Lessons Learned: Watch What You Say: It can and will be used against you
As employment litigators, we frequently remind our clients that extreme caution must be exercised with email communications. A recent decision by the Seventh Circuit, Arroyo v. Volvo Group North America, LLC, found here, serves as a powerful reminder.
Luz Maria Arroyo was an Army reservist who, between 2005 and 2011, deployed twice to Iraq and Kuwait for periods in excess of one year each and also regularly attended weekend drills, as well as annual and other military training. Although her supervisor and others expressed frustration from time-to-time over Arroyo’s absences – especially her time off associated with her travel back and forth between Joliet, Ill., (where she worked for Volvo) and Ft. Benning, Ga., (where her military unit was based) – Volvo excused all of her absences that were connected to her military duty (as well as other absences in connection with post traumatic stress disorder, which Arroyo apparently developed after her second deployment).
Nevertheless, Volvo ultimately terminated Arroyo’s employment in 2011 after an audit of her attendance record revealed that Arroyo had exceeded the maximum number of allowable absences in a six-month period. Arroyo then sued, claiming violations of the Uniformed Services Employment and Reemployment Rights Act (among other violations). The district court granted summary judgment for Volvo on all counts.
In reversing the district court’s grant of summary judgment on the USERRA claim, the Seventh Circuit determined that several emails – coupled with comments to Arroyo about her military duty creating a hardship for the company and pressure to transfer to a military unit closer to Joliet – created a “convincing mosaic” from which a reasonable jury could infer discriminatory motive, which shifted the burden to Volvo (under USERRA) to prove that it would have fired Arroyo even absent her military service. Even though Volvo identified five other employees it had disciplined for attendance violations similar to Arroyo’s, and had terminated one of the five, the Seventh Circuit concluded that Volvo had failed to “conclusively establish that it necessarily would have terminated Arroyo for her tardiness.”
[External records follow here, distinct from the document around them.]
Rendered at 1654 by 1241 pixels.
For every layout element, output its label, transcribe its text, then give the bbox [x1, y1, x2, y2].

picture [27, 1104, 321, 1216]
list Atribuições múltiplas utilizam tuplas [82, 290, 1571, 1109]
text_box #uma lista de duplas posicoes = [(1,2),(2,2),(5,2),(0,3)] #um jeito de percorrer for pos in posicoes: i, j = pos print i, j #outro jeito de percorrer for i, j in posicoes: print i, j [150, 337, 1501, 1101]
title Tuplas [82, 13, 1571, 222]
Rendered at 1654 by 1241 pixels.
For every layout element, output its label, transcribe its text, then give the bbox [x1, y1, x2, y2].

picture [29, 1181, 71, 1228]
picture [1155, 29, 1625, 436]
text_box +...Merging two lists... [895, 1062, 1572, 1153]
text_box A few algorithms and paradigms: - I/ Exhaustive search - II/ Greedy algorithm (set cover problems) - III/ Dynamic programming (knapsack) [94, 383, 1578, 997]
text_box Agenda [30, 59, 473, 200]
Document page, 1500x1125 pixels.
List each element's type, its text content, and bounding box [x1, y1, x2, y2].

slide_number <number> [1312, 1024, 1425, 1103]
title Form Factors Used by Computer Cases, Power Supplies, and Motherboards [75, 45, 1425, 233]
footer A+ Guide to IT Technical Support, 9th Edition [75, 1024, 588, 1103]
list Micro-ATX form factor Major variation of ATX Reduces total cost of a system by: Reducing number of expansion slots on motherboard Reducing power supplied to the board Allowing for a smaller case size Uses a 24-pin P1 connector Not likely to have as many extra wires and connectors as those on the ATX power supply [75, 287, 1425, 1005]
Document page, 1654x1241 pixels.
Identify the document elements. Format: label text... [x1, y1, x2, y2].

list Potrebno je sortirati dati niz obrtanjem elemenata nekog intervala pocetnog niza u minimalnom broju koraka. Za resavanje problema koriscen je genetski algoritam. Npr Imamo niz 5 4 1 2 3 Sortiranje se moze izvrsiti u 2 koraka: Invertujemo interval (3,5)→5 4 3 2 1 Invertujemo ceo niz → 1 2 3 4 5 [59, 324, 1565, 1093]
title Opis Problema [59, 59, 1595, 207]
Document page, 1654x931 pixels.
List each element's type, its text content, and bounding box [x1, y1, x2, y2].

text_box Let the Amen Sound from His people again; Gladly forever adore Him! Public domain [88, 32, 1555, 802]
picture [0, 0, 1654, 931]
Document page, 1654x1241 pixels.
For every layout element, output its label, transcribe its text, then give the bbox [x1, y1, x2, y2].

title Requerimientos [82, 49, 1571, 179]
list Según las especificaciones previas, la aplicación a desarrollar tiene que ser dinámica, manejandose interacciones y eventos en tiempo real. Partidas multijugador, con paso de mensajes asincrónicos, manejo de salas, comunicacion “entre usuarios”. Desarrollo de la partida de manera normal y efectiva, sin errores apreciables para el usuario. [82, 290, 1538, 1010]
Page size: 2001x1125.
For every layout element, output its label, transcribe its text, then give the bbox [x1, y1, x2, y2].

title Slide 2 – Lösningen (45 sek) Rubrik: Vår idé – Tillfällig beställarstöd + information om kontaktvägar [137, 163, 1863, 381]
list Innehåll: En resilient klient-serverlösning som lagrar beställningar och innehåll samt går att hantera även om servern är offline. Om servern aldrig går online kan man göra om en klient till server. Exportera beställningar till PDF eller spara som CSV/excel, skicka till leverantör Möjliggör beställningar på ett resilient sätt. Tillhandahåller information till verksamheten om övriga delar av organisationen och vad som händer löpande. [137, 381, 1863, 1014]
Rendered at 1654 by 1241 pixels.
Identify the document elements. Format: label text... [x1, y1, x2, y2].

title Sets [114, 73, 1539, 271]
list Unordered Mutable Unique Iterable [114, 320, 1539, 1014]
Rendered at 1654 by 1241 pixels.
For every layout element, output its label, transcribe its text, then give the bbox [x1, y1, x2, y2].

The lesson learned here with respect to emails is a simple one, yet it is one that is often ignored: Be mindful that everything you write in an email can and will be read and challenged. In this case, the emails – only two of which appear to have been written in 2010 – primarily sought advice on how to handle Arroyo’s numerous absences. But what appears to have troubled the Seventh Circuit was the frustration with Arroyo’s absences also expressed in the emails, including one that came right out and said that “[Arroyo] is really becoming a pain with all this.”
The other lesson here is more subtle as the Seventh Circuit did not really explain why it found Volvo’s evidence insufficient to establish that it would have terminated Arroyo anyway, even absent her military service. The lesson is this – before you terminate an employee who has engaged in protected activity, you would be well-advised to not engage in any activity – such as a one-off audit of an attendance record – to find a reason to terminate the employee. Instead, apply your policies uniformly and let the chips fall where they fall.